Syrian President Bashar Assad 311 (R).
(photo credit: REUTERS/SANA/Handout)
LONDON - Syrian President Bashar Assad said the crackdown on anti-government unrest in his country would continue in the face of pressure from the Arab League to end it, according to an interview published late on Saturday.
"The conflict will continue and the pressure to subjugate Syria will continue," he told Britain's Sunday Times newspaper. "Syria will not bow down."
Arab League gives Syria 3 days to stop bloodshedDeath toll rises in Syria despite deadline
The Arab League, a powerful political group of Arab states, set a deadline on Saturday for Syria to comply with a peace plan, entailing a military pullout from around restive areas, and threatened sanctions if Assad failed to halt the violence.

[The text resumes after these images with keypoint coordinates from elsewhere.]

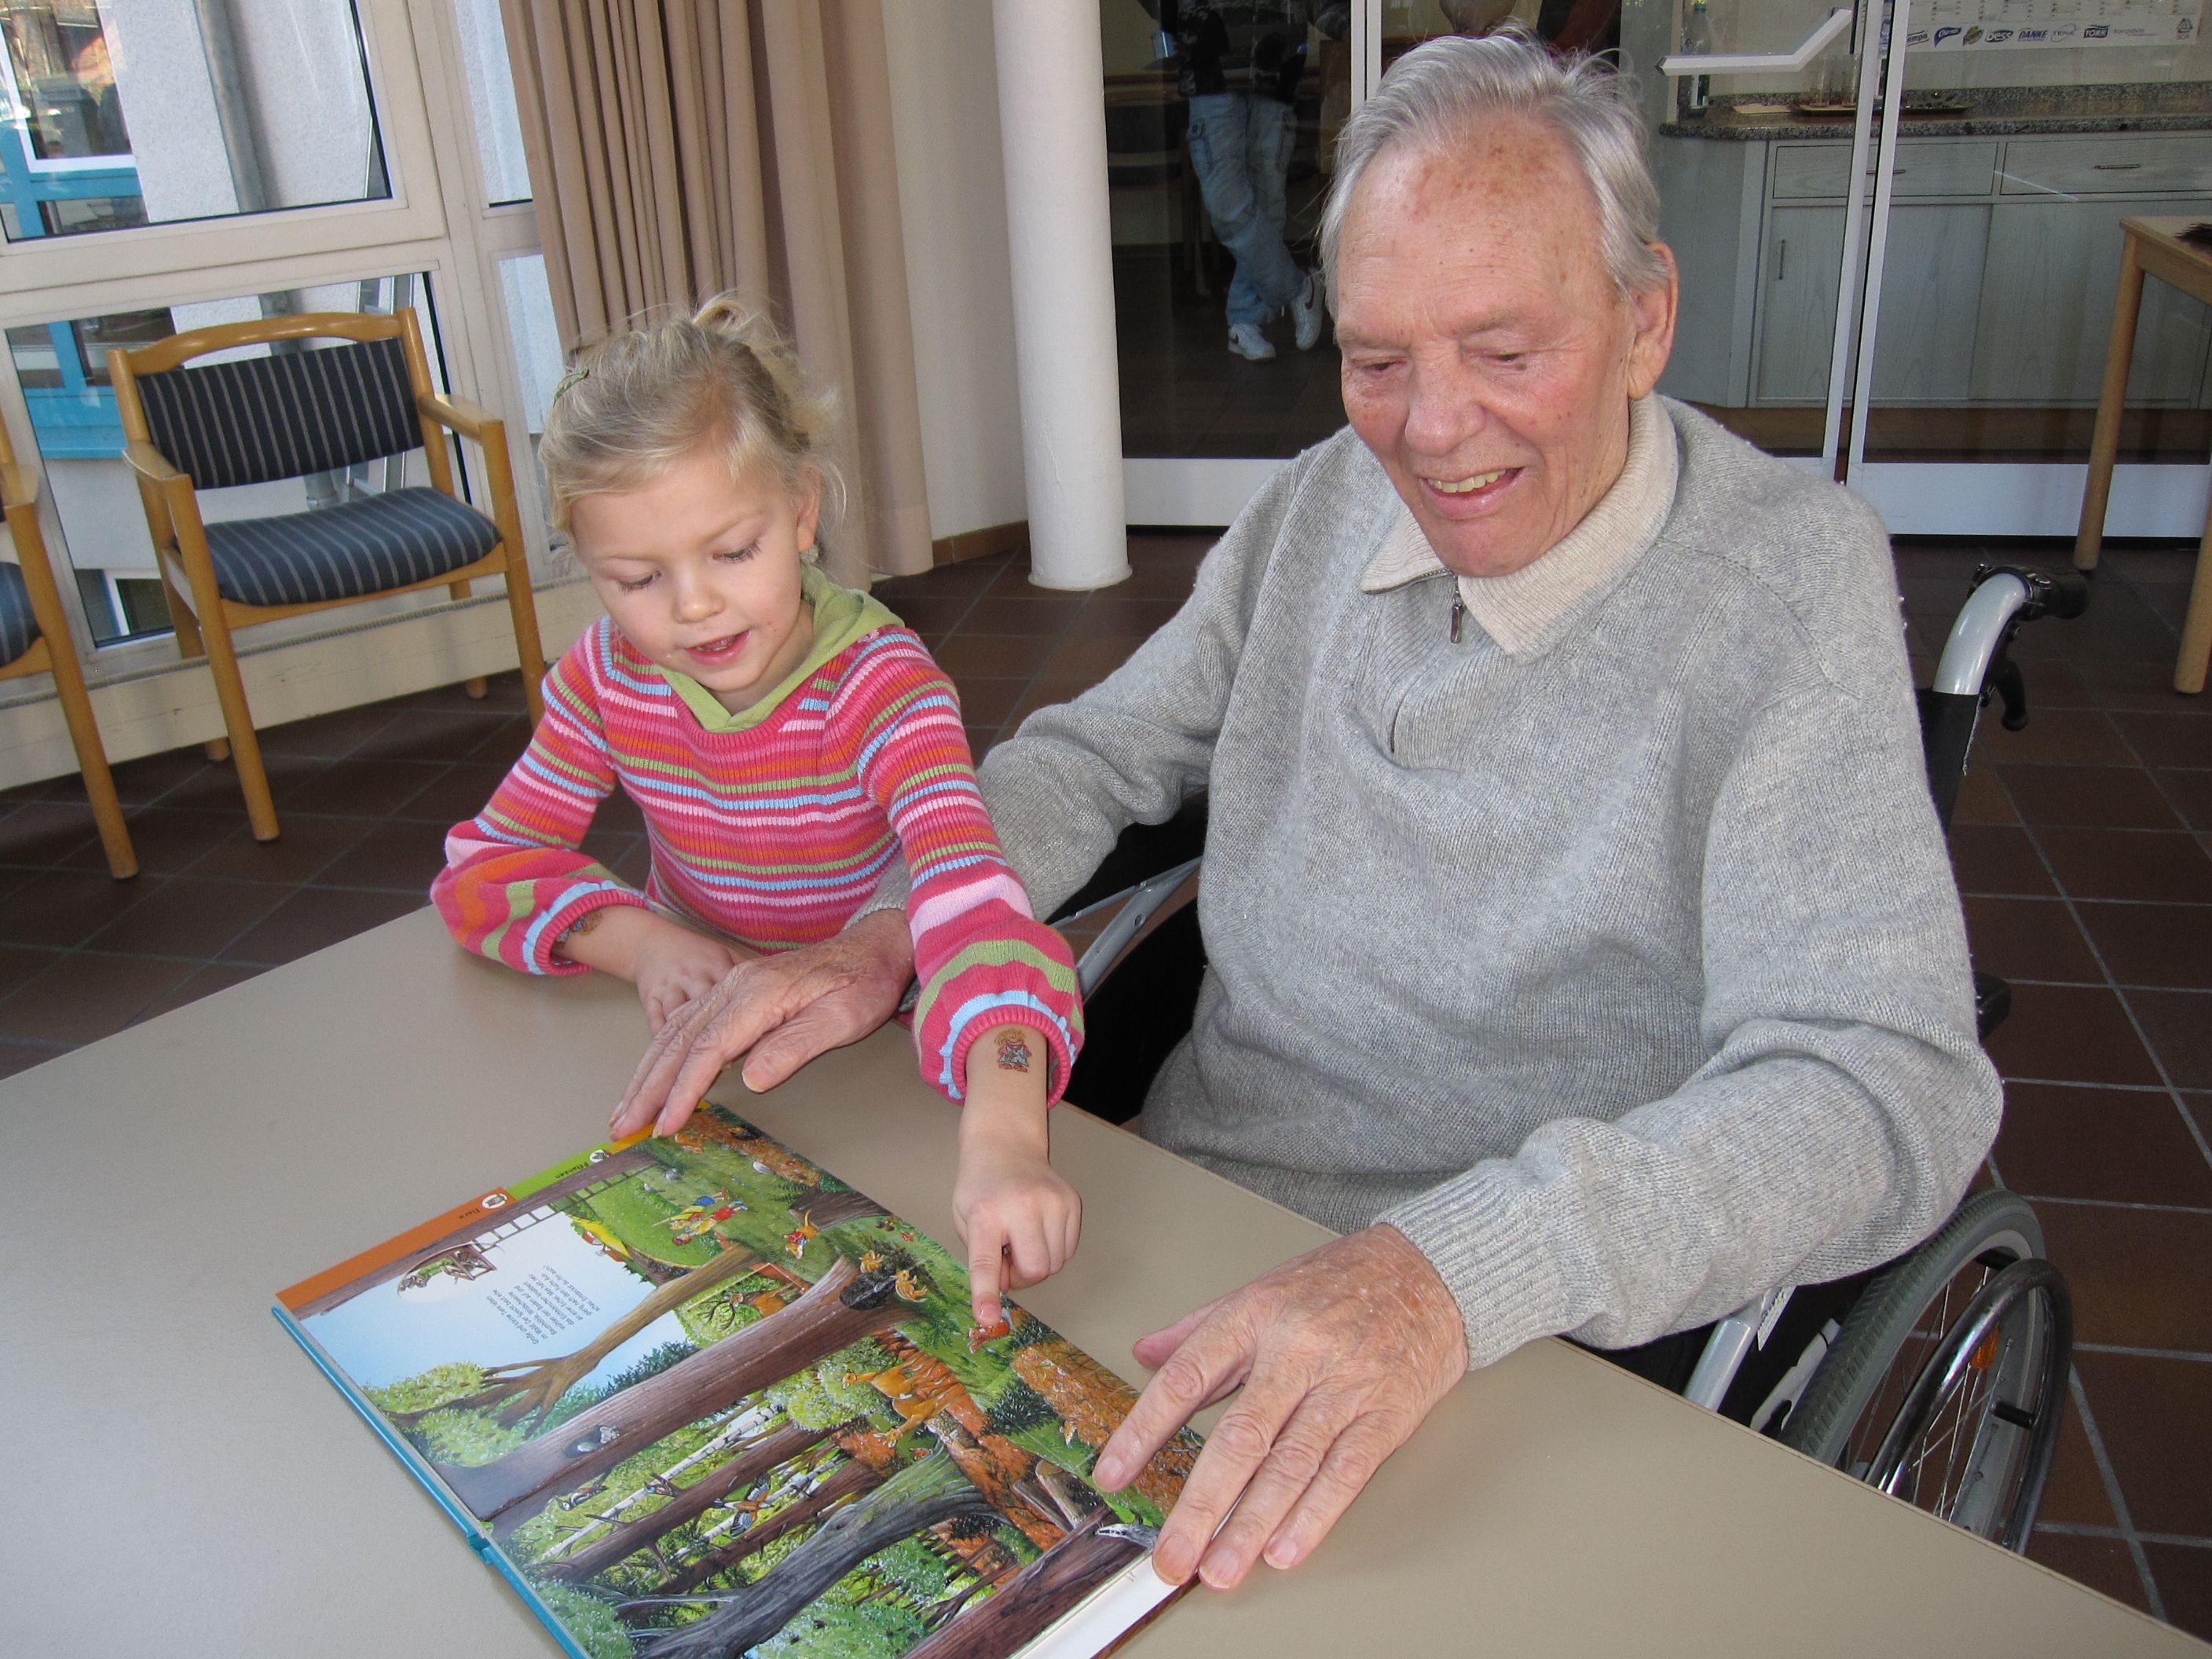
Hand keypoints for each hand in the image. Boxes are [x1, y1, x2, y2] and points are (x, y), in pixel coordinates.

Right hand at [612, 909, 913, 1138]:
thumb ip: (794, 1047)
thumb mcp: (842, 1018)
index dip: (683, 1091)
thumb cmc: (862, 982)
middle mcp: (735, 987)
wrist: (870, 947)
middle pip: (679, 1042)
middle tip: (623, 1126)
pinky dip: (661, 1052)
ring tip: (625, 1109)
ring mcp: (730, 987)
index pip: (708, 1050)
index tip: (666, 1124)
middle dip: (647, 1088)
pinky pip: (685, 1022)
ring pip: (674, 1032)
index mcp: (758, 995)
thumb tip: (751, 1080)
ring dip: (646, 1073)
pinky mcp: (732, 991)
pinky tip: (650, 1074)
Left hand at [954, 1062, 1080, 1326]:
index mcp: (985, 1213)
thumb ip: (981, 1256)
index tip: (986, 1318)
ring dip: (1038, 1262)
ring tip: (1022, 1237)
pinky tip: (1038, 1229)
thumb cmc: (981, 1188)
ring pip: (1056, 1263)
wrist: (1006, 1145)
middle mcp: (1022, 1205)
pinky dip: (1054, 1249)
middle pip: (1035, 1270)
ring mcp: (1052, 1201)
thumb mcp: (964, 1219)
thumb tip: (1007, 1285)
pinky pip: (1069, 1249)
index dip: (986, 1292)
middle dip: (1021, 1276)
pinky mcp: (1072, 1201)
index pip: (985, 1260)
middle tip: (1007, 1258)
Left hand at [1090, 1225, 1466, 1590]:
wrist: (1430, 1272)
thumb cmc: (1342, 1280)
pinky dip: (1314, 1516)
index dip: (1145, 1428)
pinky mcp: (1386, 1413)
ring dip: (1252, 1525)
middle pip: (1240, 1437)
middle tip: (1173, 1554)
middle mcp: (1297, 1351)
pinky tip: (1285, 1548)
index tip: (1114, 1472)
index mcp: (1255, 1315)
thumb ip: (1200, 1327)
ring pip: (1291, 1464)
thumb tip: (1145, 1352)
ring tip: (1221, 1567)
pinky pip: (1345, 1471)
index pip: (1187, 1377)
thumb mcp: (1261, 1289)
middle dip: (1201, 1504)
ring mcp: (1345, 1384)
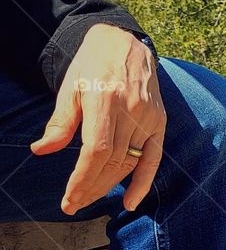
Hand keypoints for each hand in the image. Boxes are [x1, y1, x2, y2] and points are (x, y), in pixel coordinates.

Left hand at [31, 24, 166, 214]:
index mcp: (105, 101)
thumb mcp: (70, 89)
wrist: (125, 44)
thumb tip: (41, 151)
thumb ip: (60, 122)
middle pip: (112, 162)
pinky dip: (143, 182)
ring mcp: (149, 117)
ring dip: (108, 186)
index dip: (82, 179)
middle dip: (91, 188)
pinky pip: (153, 158)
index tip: (69, 199)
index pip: (95, 152)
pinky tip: (131, 201)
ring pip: (129, 163)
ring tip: (89, 199)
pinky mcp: (160, 122)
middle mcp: (131, 111)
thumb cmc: (92, 66)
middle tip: (73, 205)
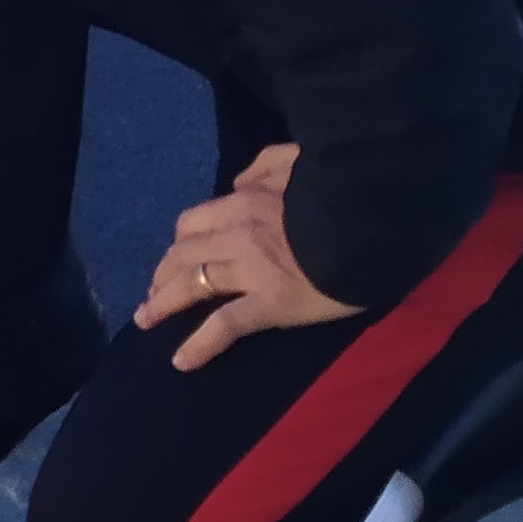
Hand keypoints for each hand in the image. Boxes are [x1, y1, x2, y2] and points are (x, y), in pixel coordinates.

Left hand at [133, 144, 363, 371]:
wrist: (378, 218)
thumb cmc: (344, 190)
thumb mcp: (299, 159)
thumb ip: (264, 165)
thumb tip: (237, 182)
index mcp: (244, 201)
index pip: (195, 222)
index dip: (179, 242)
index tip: (175, 256)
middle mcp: (236, 234)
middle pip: (183, 254)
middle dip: (162, 274)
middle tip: (152, 293)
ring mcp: (250, 270)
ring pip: (192, 285)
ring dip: (163, 304)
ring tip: (145, 320)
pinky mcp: (270, 302)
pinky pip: (225, 325)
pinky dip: (199, 345)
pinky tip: (181, 362)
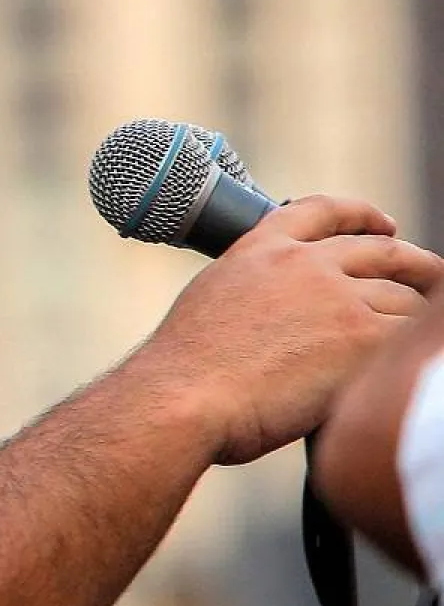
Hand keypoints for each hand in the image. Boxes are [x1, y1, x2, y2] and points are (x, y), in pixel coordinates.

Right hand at [133, 195, 443, 466]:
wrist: (186, 394)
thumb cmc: (187, 369)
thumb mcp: (215, 300)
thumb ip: (257, 290)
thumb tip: (284, 312)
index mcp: (262, 247)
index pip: (323, 211)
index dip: (361, 214)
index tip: (382, 225)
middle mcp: (304, 263)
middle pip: (384, 251)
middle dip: (415, 263)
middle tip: (430, 275)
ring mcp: (339, 298)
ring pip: (405, 301)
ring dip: (415, 320)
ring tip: (418, 340)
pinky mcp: (362, 339)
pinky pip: (410, 339)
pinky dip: (411, 354)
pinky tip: (404, 368)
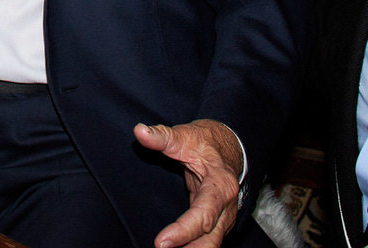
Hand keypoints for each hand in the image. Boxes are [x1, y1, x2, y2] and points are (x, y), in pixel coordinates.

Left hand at [134, 120, 243, 247]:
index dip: (183, 231)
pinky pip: (206, 241)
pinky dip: (191, 247)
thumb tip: (140, 131)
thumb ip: (162, 136)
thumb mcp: (185, 136)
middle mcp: (226, 207)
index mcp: (220, 186)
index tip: (160, 242)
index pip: (203, 215)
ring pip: (211, 244)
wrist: (228, 147)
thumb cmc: (206, 143)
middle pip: (211, 239)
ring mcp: (223, 217)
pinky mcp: (216, 222)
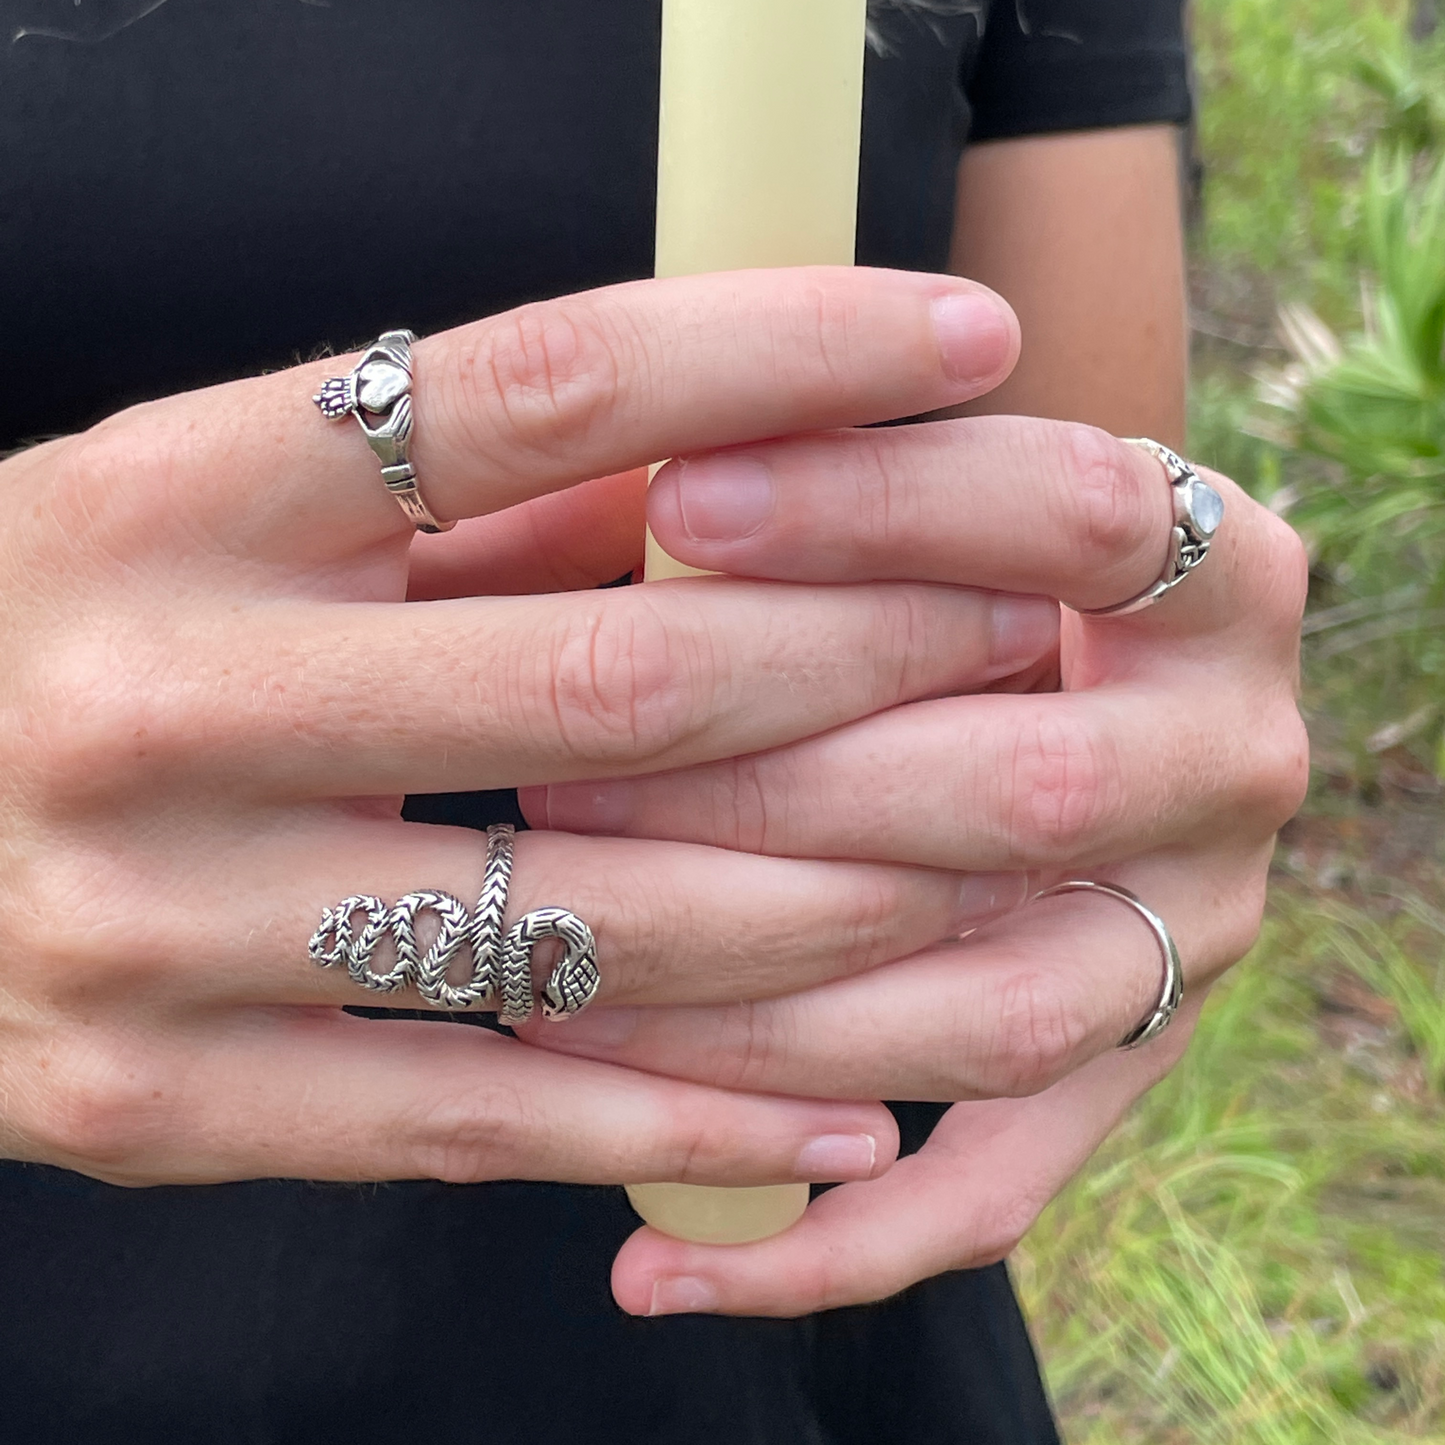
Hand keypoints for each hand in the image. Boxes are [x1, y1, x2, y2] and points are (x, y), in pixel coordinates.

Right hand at [0, 267, 1054, 1187]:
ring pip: (592, 929)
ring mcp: (152, 928)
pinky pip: (488, 1116)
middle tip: (1029, 631)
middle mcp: (158, 704)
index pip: (540, 387)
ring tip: (1003, 880)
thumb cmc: (60, 632)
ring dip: (840, 910)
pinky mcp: (164, 1103)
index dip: (781, 350)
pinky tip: (857, 1123)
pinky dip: (694, 1124)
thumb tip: (728, 480)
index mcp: (171, 496)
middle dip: (872, 655)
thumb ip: (458, 509)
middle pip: (618, 677)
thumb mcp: (213, 512)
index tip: (965, 336)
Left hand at [519, 414, 1309, 1314]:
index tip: (682, 498)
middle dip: (765, 794)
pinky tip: (653, 1264)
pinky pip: (995, 1189)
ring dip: (755, 1021)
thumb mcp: (927, 486)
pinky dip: (825, 1245)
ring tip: (549, 998)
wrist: (1081, 657)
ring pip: (987, 1012)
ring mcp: (1192, 931)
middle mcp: (1230, 756)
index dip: (877, 507)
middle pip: (1017, 791)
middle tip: (559, 781)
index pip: (1066, 513)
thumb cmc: (960, 554)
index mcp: (1212, 567)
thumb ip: (803, 468)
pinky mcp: (1129, 1061)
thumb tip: (584, 467)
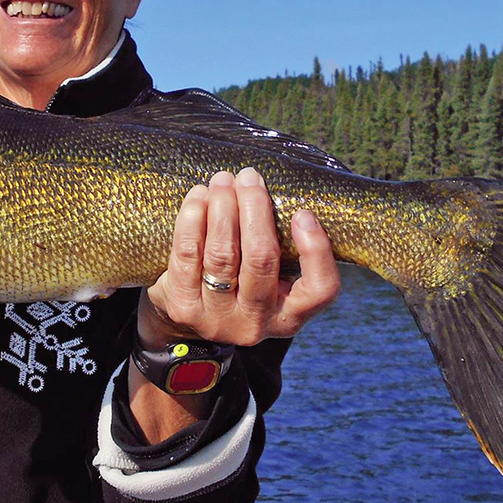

However, activists from the Syrian Observatory for Human Rights said 14 civilians were killed in security force raids on Saturday while two army defectors died when they clashed with the Syrian army in Homs, which has become a center of armed revolt against more than 40 years of Assad family rule.
Assad has come under growing international pressure to stop the crackdown and US Secretary of State Hillary Clinton on Friday expressed fear the country could be slipping into civil war.
Clinton said the international community was reluctant to intervene as it had in Libya and Assad again repeated his assertion that any Western military action taken against Syria would create an "earthquake" across the Middle East.
"If they are logical, rational and realistic, they shouldn't do it
because the repercussions are very dire. Military intervention will
destabilize the region as a whole, and all countries will be affected,"
The Sunday Times
said Assad had promised to personally fight and die to resist foreign forces.
Assad also vowed to prevent further attacks by the Free Syrian Army,
which opposition sources said had killed or wounded at least 20 security
police in an assault on an Air Force Intelligence Complex near Damascus
two days ago.
"The only way is to search for the armed people, chase the armed gangs,
prevent the entry of arms and weapons from neighboring countries,
prevent sabotage and enforce law and order," he told the paper.